LE THEATRE DE L’ABSURDE
Le théâtre de l’absurde est un style de théâtre apparu dans les années 1950. Dans les ruines
de l'après guerre naît un théâtre qui se moque allègrement de toutes nos tragédies. Aux
antipodes de l'engagement.
A ceux qui sortent de l'expérience de la guerre (Auschwitz, Hiroshima) avec un violent
sentiment de l'absurdité de la condition humaine, Camus et Sartre proposent des modèles de
comportement : une attitude de dignité grise pour le premier, un engagement « quand même »
pour le second. Sur scène, dans un cas comme dans l'autre, le dialogue permet au moins de
continuer à célébrer la puissance des mots face au chaos des choses.

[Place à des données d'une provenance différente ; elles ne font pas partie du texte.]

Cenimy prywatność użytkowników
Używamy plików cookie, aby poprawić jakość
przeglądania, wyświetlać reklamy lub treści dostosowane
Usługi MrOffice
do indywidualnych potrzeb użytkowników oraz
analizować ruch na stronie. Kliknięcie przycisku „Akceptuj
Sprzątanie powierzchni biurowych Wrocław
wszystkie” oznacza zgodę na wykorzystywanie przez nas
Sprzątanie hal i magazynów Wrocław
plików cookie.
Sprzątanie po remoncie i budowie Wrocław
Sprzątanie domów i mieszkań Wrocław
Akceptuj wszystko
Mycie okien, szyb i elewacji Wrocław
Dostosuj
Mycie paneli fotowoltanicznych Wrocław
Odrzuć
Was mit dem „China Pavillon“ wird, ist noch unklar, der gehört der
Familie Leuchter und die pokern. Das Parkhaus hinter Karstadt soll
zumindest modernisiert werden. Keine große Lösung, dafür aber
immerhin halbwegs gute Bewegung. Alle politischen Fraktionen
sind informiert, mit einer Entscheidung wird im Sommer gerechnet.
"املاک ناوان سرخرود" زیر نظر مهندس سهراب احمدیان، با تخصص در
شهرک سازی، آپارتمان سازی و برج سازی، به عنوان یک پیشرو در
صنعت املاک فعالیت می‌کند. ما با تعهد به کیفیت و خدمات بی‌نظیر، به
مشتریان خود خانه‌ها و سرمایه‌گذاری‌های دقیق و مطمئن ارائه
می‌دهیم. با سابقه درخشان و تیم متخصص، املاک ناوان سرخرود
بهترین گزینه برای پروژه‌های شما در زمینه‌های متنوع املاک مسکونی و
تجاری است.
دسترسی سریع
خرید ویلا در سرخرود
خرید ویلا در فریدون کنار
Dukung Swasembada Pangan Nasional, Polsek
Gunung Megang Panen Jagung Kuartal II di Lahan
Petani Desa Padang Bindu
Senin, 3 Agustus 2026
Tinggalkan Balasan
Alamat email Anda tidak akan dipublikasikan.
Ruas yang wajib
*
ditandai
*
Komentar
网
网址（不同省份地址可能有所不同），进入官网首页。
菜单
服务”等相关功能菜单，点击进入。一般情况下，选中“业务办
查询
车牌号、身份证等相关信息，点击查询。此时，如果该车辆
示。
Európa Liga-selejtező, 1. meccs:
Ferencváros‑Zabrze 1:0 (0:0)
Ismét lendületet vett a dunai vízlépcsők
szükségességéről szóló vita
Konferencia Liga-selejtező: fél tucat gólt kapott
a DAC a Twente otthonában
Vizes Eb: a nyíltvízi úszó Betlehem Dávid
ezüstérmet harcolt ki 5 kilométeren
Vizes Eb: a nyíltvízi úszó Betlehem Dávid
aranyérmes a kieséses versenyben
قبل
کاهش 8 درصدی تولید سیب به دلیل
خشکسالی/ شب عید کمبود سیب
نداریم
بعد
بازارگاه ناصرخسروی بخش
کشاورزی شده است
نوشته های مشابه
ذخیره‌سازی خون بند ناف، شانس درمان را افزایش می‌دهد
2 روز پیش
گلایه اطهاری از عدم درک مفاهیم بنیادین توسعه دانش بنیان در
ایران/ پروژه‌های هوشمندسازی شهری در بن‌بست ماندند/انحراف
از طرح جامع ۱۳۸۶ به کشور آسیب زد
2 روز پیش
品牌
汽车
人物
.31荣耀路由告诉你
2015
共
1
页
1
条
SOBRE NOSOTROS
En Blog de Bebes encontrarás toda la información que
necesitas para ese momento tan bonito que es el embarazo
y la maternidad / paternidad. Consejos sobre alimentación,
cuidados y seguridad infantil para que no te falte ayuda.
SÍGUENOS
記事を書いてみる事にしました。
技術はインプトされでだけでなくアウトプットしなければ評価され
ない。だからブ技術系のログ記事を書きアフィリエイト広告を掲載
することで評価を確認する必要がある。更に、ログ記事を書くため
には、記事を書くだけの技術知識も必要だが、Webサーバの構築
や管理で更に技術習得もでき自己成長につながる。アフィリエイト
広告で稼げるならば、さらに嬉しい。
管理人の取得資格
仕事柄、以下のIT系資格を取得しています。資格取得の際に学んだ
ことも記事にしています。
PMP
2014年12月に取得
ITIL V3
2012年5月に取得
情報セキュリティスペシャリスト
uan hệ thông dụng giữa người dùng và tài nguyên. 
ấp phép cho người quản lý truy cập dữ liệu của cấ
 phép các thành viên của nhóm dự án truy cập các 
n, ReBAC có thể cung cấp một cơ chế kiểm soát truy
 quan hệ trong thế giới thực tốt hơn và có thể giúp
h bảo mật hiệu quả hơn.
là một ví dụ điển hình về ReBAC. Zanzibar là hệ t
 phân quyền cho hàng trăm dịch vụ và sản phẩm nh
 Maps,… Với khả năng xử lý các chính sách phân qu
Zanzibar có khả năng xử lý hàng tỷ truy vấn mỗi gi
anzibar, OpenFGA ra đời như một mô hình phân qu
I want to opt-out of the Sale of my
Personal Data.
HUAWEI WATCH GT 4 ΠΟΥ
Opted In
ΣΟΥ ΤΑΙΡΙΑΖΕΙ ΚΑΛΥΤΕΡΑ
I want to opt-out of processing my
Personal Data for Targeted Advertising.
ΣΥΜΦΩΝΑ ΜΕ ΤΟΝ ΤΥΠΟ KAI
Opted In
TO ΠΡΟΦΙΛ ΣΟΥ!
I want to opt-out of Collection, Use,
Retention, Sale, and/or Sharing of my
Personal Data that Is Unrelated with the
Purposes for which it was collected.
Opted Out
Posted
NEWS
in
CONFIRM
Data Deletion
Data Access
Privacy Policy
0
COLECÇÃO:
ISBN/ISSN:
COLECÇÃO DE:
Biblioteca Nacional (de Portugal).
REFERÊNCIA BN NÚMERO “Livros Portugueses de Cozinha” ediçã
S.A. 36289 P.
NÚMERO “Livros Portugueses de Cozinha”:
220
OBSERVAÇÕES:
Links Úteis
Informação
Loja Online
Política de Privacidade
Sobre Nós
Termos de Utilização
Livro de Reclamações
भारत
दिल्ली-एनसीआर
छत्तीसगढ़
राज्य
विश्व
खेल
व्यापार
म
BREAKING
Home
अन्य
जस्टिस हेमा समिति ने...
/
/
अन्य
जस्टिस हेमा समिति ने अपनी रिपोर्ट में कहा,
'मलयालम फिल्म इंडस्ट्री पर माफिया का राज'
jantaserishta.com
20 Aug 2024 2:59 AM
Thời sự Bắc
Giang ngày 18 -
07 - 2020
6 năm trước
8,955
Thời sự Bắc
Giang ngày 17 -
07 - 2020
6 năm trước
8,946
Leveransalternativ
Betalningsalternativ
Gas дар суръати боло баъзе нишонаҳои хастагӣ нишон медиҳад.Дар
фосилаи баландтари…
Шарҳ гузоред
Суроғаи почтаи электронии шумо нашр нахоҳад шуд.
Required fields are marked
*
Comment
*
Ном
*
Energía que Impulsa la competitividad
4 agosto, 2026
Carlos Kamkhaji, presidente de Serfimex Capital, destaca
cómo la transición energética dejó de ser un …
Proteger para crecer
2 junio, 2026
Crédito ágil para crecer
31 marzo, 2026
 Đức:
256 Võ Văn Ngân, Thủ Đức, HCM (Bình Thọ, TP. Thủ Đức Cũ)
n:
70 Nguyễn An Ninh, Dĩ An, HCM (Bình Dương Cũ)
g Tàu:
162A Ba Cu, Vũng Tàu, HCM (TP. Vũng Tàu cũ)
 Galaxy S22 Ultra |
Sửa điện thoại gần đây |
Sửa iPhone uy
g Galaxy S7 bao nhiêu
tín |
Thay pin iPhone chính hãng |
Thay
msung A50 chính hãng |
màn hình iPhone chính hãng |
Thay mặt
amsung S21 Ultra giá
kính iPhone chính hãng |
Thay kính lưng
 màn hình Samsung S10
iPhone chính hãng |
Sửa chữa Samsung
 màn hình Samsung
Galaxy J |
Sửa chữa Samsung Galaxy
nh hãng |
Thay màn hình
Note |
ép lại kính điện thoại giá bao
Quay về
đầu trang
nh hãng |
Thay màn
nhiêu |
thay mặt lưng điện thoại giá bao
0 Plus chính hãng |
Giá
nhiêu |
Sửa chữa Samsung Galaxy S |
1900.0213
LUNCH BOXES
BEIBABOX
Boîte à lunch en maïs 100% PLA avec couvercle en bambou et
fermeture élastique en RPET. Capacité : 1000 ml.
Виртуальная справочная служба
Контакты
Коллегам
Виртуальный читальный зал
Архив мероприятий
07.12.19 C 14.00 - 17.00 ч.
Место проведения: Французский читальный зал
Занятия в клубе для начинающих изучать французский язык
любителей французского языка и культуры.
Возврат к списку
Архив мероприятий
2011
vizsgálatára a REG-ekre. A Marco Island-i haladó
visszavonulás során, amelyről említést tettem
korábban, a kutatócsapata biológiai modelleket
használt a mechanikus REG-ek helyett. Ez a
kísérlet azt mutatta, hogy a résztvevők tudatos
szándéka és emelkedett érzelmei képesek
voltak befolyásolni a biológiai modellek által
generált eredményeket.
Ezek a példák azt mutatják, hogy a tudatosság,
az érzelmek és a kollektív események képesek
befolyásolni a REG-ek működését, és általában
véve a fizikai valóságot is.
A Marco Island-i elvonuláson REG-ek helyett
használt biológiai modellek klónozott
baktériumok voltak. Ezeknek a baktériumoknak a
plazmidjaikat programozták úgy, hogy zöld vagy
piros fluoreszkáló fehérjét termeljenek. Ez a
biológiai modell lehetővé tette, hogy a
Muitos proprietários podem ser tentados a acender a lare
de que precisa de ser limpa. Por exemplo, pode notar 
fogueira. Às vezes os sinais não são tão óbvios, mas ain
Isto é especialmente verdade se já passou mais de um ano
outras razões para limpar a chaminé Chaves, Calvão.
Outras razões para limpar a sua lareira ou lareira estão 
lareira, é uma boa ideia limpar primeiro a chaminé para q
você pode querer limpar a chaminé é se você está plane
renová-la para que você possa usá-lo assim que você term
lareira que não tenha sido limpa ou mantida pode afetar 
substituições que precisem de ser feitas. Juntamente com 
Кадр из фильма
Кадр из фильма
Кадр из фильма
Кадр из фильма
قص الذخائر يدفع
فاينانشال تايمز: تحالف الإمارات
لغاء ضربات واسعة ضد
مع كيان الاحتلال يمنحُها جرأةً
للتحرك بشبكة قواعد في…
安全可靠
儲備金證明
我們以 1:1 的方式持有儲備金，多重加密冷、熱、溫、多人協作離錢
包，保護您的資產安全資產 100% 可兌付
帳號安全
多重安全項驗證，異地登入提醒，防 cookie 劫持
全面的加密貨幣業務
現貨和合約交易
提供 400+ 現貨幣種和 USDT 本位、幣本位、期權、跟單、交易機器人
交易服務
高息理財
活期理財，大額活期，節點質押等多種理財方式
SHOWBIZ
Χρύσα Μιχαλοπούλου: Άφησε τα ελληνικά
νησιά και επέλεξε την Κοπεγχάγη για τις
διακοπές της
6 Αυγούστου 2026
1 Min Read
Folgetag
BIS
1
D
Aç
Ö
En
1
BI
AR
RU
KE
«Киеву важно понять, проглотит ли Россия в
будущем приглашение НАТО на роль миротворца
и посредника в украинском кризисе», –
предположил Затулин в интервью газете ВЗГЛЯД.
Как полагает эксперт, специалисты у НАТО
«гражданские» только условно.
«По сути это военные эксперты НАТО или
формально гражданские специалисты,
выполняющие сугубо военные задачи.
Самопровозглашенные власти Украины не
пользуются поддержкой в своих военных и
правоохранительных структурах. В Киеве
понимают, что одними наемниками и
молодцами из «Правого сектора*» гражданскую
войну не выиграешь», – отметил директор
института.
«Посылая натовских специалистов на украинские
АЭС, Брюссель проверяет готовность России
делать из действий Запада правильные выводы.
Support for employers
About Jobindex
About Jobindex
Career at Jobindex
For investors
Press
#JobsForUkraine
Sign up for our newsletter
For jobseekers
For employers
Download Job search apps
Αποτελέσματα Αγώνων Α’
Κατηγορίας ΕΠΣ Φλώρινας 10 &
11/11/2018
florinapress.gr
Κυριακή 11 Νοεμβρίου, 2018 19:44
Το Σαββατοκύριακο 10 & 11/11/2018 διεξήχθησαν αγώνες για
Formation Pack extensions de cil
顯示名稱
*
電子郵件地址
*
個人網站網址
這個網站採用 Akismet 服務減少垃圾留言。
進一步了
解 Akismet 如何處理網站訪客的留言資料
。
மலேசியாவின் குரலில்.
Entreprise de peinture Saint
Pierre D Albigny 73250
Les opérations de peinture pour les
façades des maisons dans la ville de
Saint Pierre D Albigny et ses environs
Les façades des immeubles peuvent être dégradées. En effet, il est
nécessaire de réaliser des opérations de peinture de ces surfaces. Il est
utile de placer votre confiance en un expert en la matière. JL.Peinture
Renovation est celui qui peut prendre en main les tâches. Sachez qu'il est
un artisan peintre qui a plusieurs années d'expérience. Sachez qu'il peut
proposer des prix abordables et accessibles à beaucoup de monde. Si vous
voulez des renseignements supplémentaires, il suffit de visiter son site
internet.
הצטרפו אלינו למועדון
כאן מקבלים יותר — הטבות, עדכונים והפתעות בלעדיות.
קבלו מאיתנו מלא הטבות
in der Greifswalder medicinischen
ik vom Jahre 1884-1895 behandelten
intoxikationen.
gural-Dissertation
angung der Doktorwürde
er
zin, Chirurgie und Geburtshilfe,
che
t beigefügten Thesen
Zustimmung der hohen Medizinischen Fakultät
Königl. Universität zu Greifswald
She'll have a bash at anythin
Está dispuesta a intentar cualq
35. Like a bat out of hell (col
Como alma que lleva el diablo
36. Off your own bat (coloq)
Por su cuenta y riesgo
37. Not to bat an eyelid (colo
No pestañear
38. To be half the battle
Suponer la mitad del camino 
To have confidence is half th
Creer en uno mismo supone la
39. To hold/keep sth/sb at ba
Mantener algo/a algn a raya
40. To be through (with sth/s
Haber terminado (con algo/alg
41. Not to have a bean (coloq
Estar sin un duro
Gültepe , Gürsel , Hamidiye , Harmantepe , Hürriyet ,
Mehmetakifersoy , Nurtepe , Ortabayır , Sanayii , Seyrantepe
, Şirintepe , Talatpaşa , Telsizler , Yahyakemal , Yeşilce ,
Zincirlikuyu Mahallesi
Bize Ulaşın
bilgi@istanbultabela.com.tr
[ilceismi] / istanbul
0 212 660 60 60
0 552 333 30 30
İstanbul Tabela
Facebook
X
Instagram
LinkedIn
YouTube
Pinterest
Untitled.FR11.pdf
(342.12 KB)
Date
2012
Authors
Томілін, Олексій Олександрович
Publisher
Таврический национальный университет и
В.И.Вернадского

Ionesco, Adamov et Beckett rompent en faisant remonter ce chaos du monde jusque dans la
parole et le jeu des acteurs, en liant la dérision de l'époque à une dérision du langage et de la
scène. Tout, au départ, déconcerte dans cet « antithéâtre »: pas de personnage au sens
classique du terme, pas de psychologie, pas de caractères, pas d'intrigue, peu de motivations
dans les allées et venues et les actes des personnages. La parole est mise à plat par des lieux
communs, désarticulée par des coq-à-l'âne, obscurcie par des ellipses. Passent alors à la
trappe la vérité, l'être, la logique, le discours, l'action et le sujet. « Le thème de la vie, rappelle
Ionesco, c'est le rien », et les personnages de En attendant Godot ont pour leitmotiv qu' « il n'y
a rien à faire ».
Mais ces pièces d'avant-garde ne rencontrent le succès que dans la mesure où, rompant avec
des codes réalistes épuisés, elles renouvellent le plaisir du spectateur et font leur le bon vieux
principe de la théologie : credo quia absurdum «j'y crois parce que c'est absurde ». Une fois
balayés le réalisme, la vraisemblance et les règles de la psychologie, la place est libre pour de
nouvelles formes de langage et de gestes : ainsi cette entrée inattendue dans En attendant
Godot, d'un homme, la corde au cou, tenu en laisse par un autre. Ce jeu à la fois inopiné et si
évident, si déconcertant et si plausible, en dit soudain plus long sur la condition humaine que
bien des grands monologues.
L’UNIVERS DRAMATIQUE CHEZ IONESCO
Sa création théâtrale tient à quelques refus essentiels :
Les personnages
Ionesco subvertit ou élime les modes de caractérisation traditionnel du personnage :
- la nomination : Ionesco ruine le rapport d’identification onomastique. Par exemple, la saga
des Bobby Watson dans La Cantatrice Chauve. Tous les membres de la famille portent le
même nom. La généralisation de l’identité aboutit à l’indistinct. Les noms sont également
stéréotypés : les Smith et les Martin suggèrent un caractère collectif. La personne s’efface
dans cet univers dramatique. Ce phénomène est rendu sensible par l’emploi de la
nomination classificatoire : le professeur, l’élève, la bonne dans La Leçon.
- la visualisation : elle prend le pas sur la verbalisation. Ce sont les accessoires et le décor
qui supplantent le discours.
L’action et la dramaturgie :
Ionesco s’oppose à la notion brechtienne du théâtre épique. Selon lui, la nature du théâtre n’est
pas de raconter une histoire. La forme dramatique est faite de la conjonction de plusieurs
structures dynamiques :
- le cycle : le final reprend la position initiale.
- la répétition : elle affirme une menace, une détérioration.
- le paroxysme (crescendo) : il mime la présence de la violence ou de la névrose.
- la prolifération (dans Rhinocéros) : elle est la métonymie de l’enlisement.